Sometimes it’s the leaders who need leadership. For decades, politicians have been clinging to outdated ideas about drug policy because they didn’t want to appear soft on crime.

We support the citizen-initiated Question 1, an act to tax and regulate marijuana like alcohol, because it would tell lawmakers to change course.

A “yes” vote says that there is such a thing as responsible, adult use of marijuana. The current law makes criminals out of people who are otherwise law-abiding and dumps millions of dollars into a tax-free black market. Legalization would put low-risk marijuana use on the right side of the law, and focus resources where they are more needed.

Our support for the ballot question does not mean that we consider all use of marijuana to be benign, or that we think its use is appropriate for everyone.

Our editorial board was divided on this referendum, especially because of a concern that passage of the proposal would send a confusing message to young people about drug use.

Many details would have to be worked out before we could be fully comfortable that this law would not result in aggressive marketing to teens or make it easier than it already is for young people to get their hands on pot.

But we are confident that when the Legislature comes back into session it could address that kind of issue before the law goes into full effect. We have no confidence, however, that lawmakers would take on this task unless the voters pass Question 1 and tell them to do it.

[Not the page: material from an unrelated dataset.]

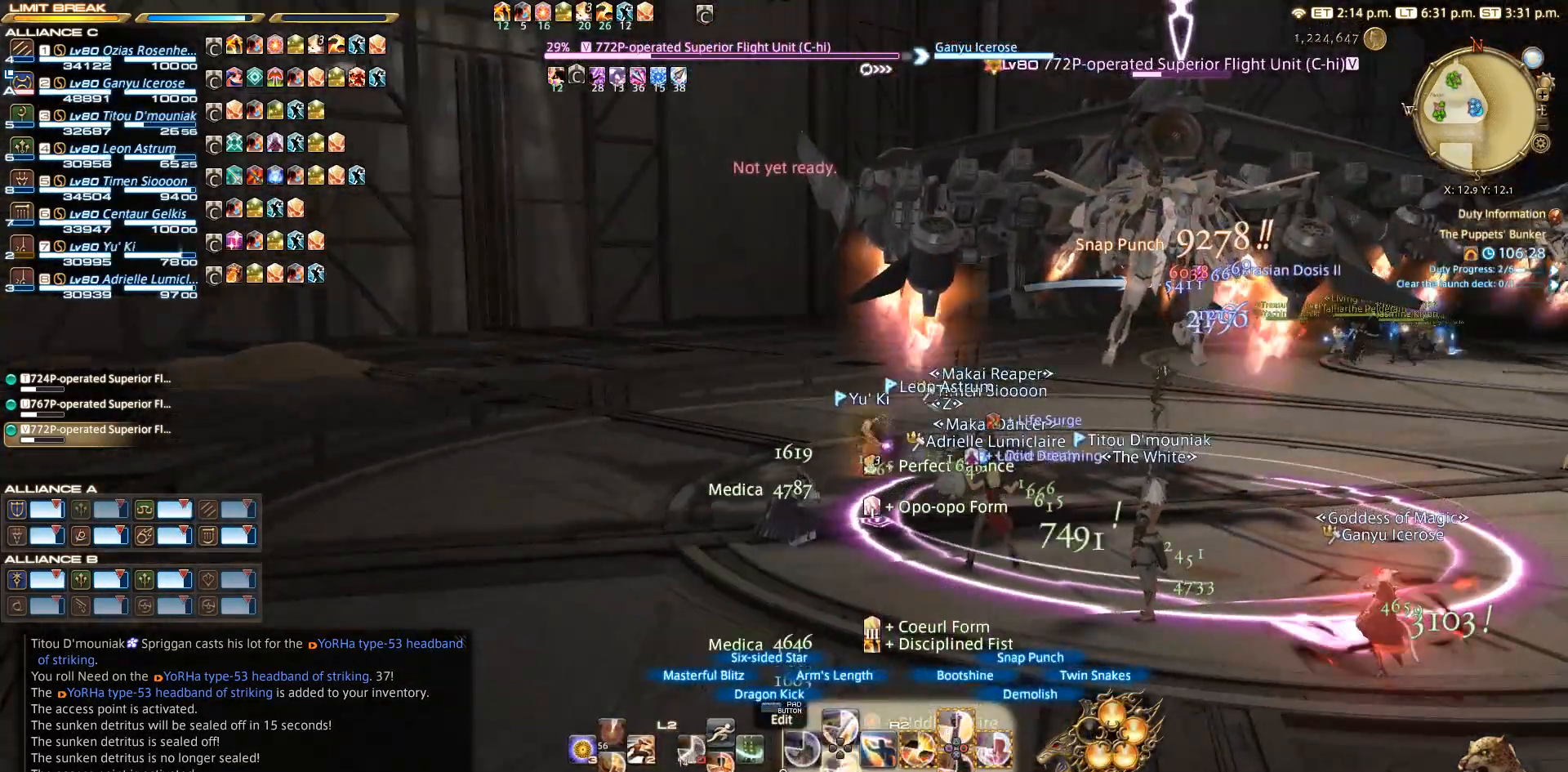
{"buttons": ["R2"], "left_stick": "center", "right_stick": "right", "events": [[100, "DPAD_DOWN", "down"], [367, "DPAD_DOWN", "up"], [367, "right_stick", "right"]]}
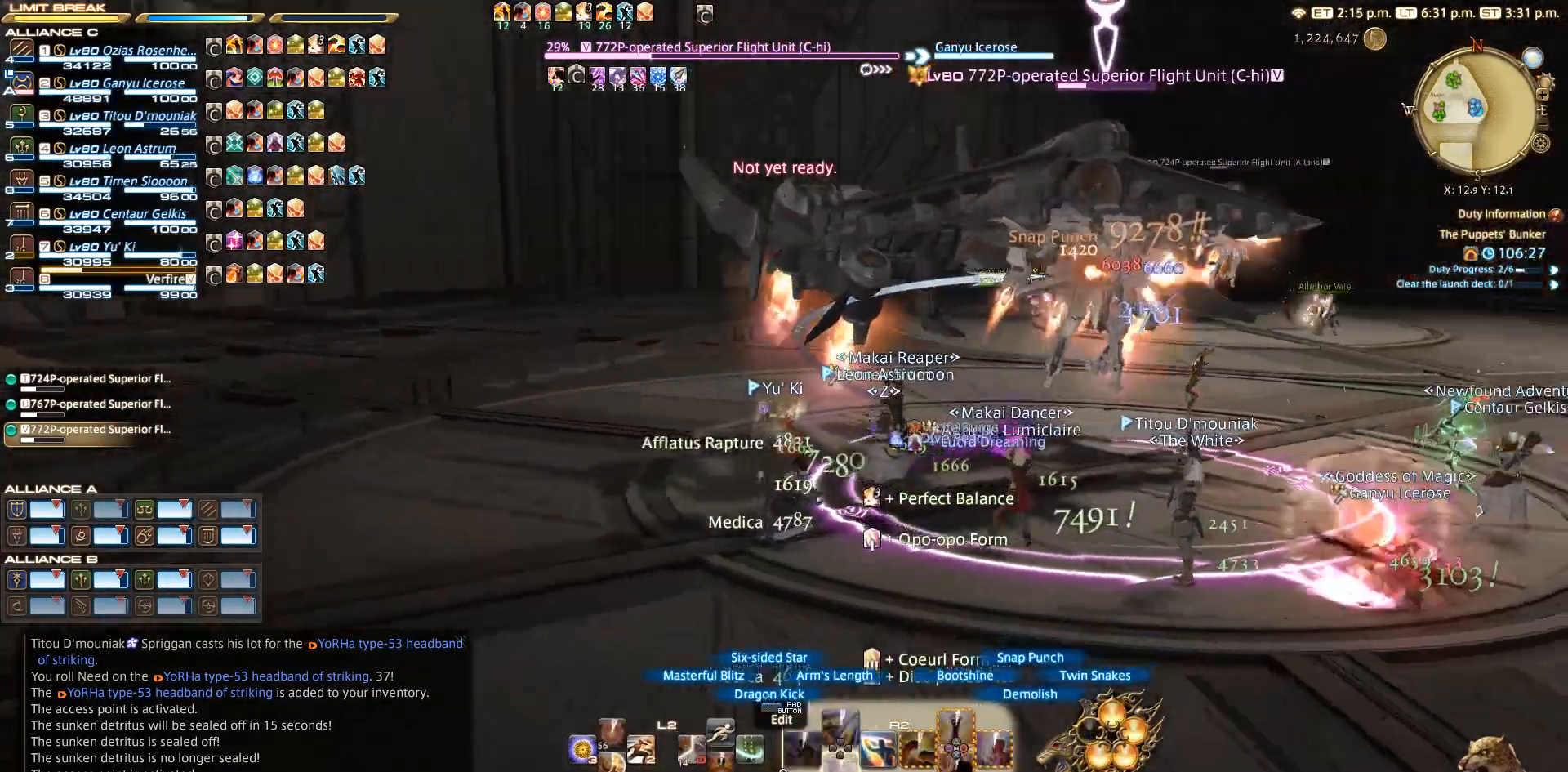
{"buttons": ["R2", "DPAD_DOWN"], "left_stick": "center", "right_stick": "right", "events": [[67, "DPAD_DOWN", "down"]]}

Ultimately, this measure is a referendum on the war on drugs, a 40-year-old failed public policy that has used the criminal justice system to address a public health problem. It has given Maine a marijuana policy that makes no sense – one that winks at some violators, punishes others too severely and pumps money into criminal organizations. Our medical marijuana program does a lot of good, but it’s haphazard, making cannabis unavailable to some people who would benefit from it, while providing a back door to legalization for some recreational users.

The referendum question is far from perfect, but it provides the framework for a much more workable system than now exists to balance personal liberty with legitimate public safety risks.

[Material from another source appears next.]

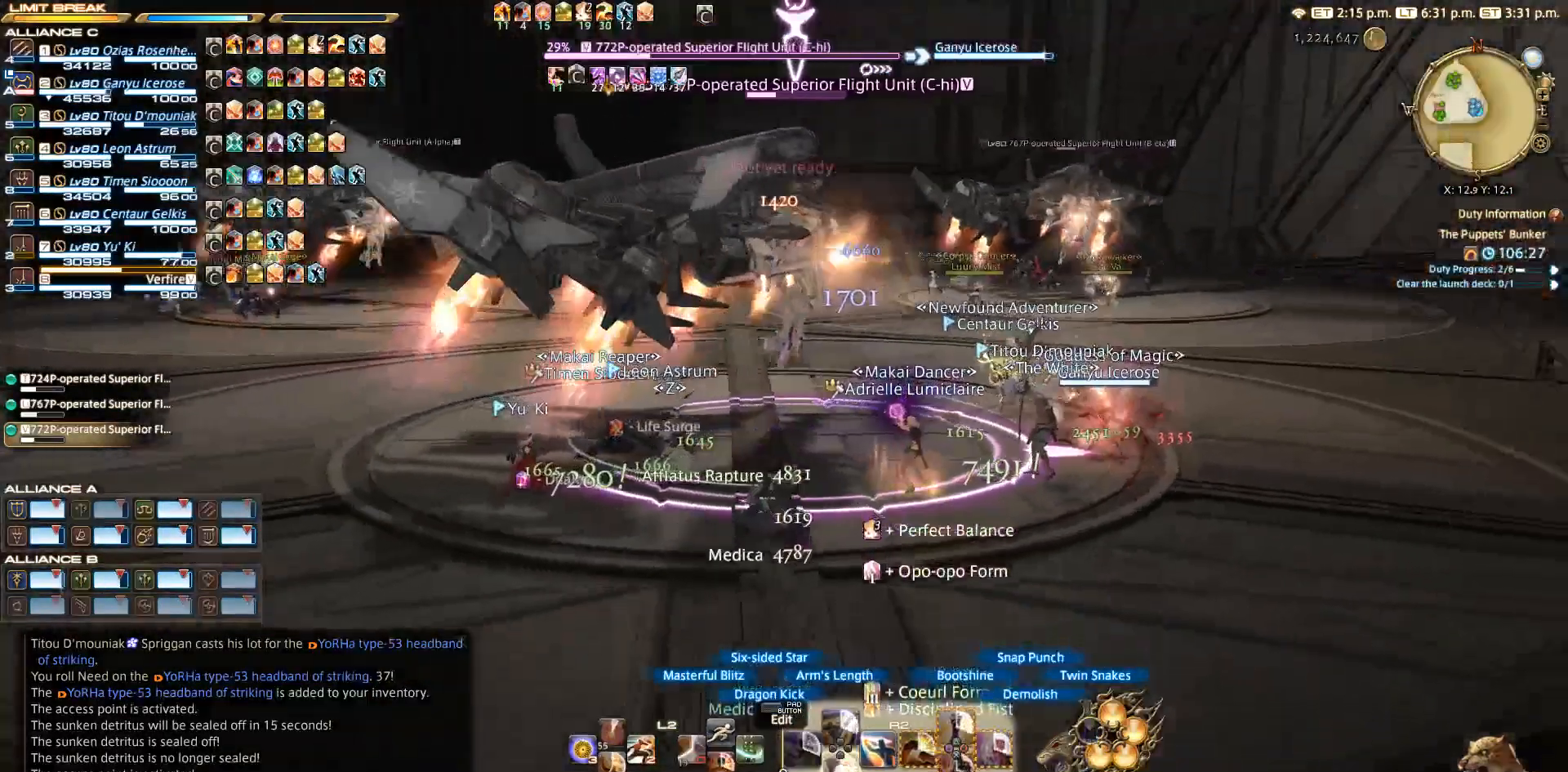
{"buttons": ["R2", "DPAD_DOWN"], "left_stick": "center", "right_stick": "left", "events": [[100, "right_stick", "down-right"], [133, "DPAD_DOWN", "up"], [200, "right_stick", "center"], [217, "DPAD_DOWN", "down"], [383, "right_stick", "left"]]}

If the question were to pass, we would support legislation that strictly regulates edible products that could be confused with commercially marketed candies and treats. The state could also require the use of child-proof containers and warning labels.

We also expect the Legislature to make sure that municipalities have control over how many retail pot shops can open in their communities, or even whether there can be any at all.

Impaired driving and furnishing drugs to minors would still be against the law, and we would support police efforts to continue to enforce those laws.

But marketing, impaired driving or teenage drug use is not what Question 1 is really about. This referendum simply asks whether adults in Maine have the judgment to handle a little more freedom.

We think that they do, so we vote “yes.”